Fast forward: Most families have a car for every driver in the house. They likely have smart TVs in every room, most if not all of which have LED LCD displays. Along with cable and Internet services, most homes have streaming devices like Chromecast, Raspberry Pi, Synology Diskstation, Google TV, Amazon Fire TV, Apple TV, Plex, and others. And everyone walks around with smartphones that, by the standards of even 10 years ago, are portable supercomputers.

Why is that relevant or important? It’s relevant and important because the rest of the world has moved on with technology and accepted the additional, initial costs associated with its increased capabilities. Those costs become entry cards, table stakes, and business investments in the adoption of contemporary living.

Has that happened in insurance? Not so much.

The Future is Here

Insurers are people, too. To stay relevant and competitive, they have to move forward. They have to adjust and adapt. That doesn’t mean they have to lead any technological charges. But they do have to adopt the technological capabilities and the processing functionality that will enable them to develop and introduce products more quickly, deliver service to policyholders more responsively, and react to market opportunities more nimbly.

Will there be incremental cost to adopting that technology? Yes. Just like there is with car payments, cable and Internet bills, streaming services, and data plans. But the more important question is this: What will it cost if you don’t adopt new technologies?

The new reality arrived with the future. Smaller-tier insurance-company executives and their boards have to accept this new reality or accept irrelevance.

They don’t have to get big or stay home. But if they don’t think bigger, they run the risk of getting smaller.

Feeling a Little Behind?

You need to replace your core administration system, but you think you need too much customization. You know you’ll fall behind competitively if you don’t replace your system, but you think the customizations you want will cost too much. Are you sure?

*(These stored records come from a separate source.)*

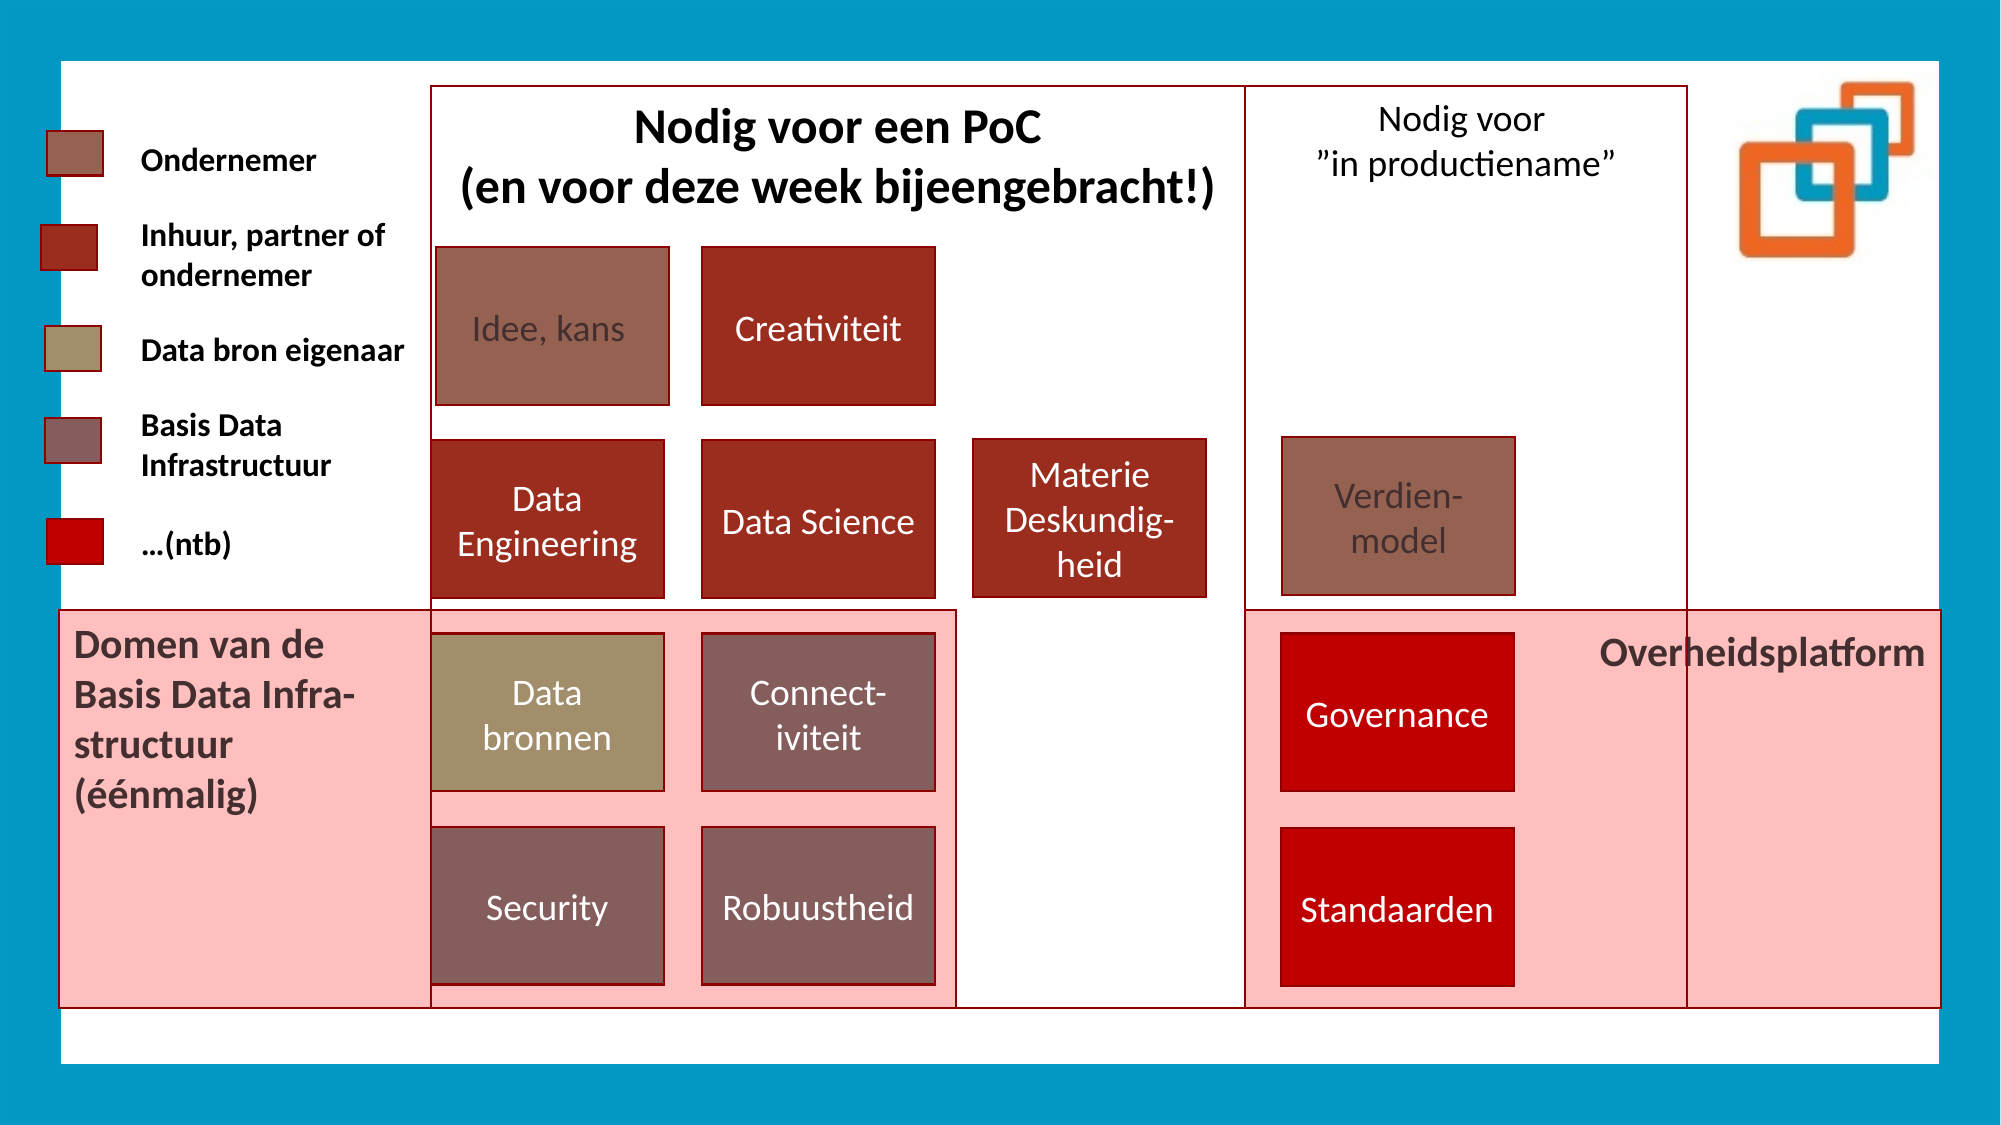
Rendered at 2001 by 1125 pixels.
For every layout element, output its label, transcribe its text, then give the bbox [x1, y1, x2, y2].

text_box [46, 518, 104, 565]
text_box [44, 325, 102, 372]
text_box Domen van de Basis Data Infra- structuur (éénmalig) [58, 609, 430, 1009]
text_box Overheidsplatform [1688, 609, 1942, 1009]
text_box Nodig voor een PoC (en voor deze week bijeengebracht!) [430, 85, 1244, 1009]
text_box Ondernemer Inhuur, partner of ondernemer Data bron eigenaar Basis Data Infrastructuur …(ntb) [126, 130, 437, 570]
text_box [46, 130, 104, 177]
picture [1710, 66, 1938, 272]
text_box [40, 224, 98, 271]
text_box Nodig voor ”in productiename” [1244, 85, 1688, 1009]
text_box [44, 417, 102, 464]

We’re not necessarily anti-customization. But we do think customizations — their perception of their benefits and advantages — may be matters of perspective. This may seem like an extreme example, but please consider the following exchange:

Ed: I’d like to put a manual transmission in my car.

Fred: But it has an automatic transmission.

Ed: Yeah. But I want it customized.

Fred: It’s going to cost a lot of money.

Ed: Never mind. I want to shift the way I want to shift. And your price is too high now anyway.

Speaking of Shifting …

What if Ed had taken a slightly more objective perspective? What if he’d been willing to take a look at the way he went about the business of driving? What if he’d realized he could decrease the cost of going about that business, get to his desired destination more efficiently, and save himself some time and effort if he’d been willing to drive the car the way it was intended to be driven? We may never know. Neither will Ed.

From his perspective, it was better to re-engineer the tool than to consider the reasons for which it was built the way it was and to use it the way it worked best. It was more important to Ed to turn his car into something it was never intended to be, rather than to accept it as it was, to understand its advantages, and to reap its benefits.

Another Interpretation

If you have the tendency to view software the way Ed viewed his car, we have a suggestion: As you head to NAMIC this year, try thinking about another interpretation of the acronym this way: Not All Methods Involve Customization.

If you do that, your experience at NAMIC might be more fruitful. You might find things you didn’t expect to find, including new perspectives. And you just might find yourself driving toward competitive success in a whole new vehicle.

At the very least, maybe you’ll be able to see the possibilities once you’re able to see out from behind the eight ball.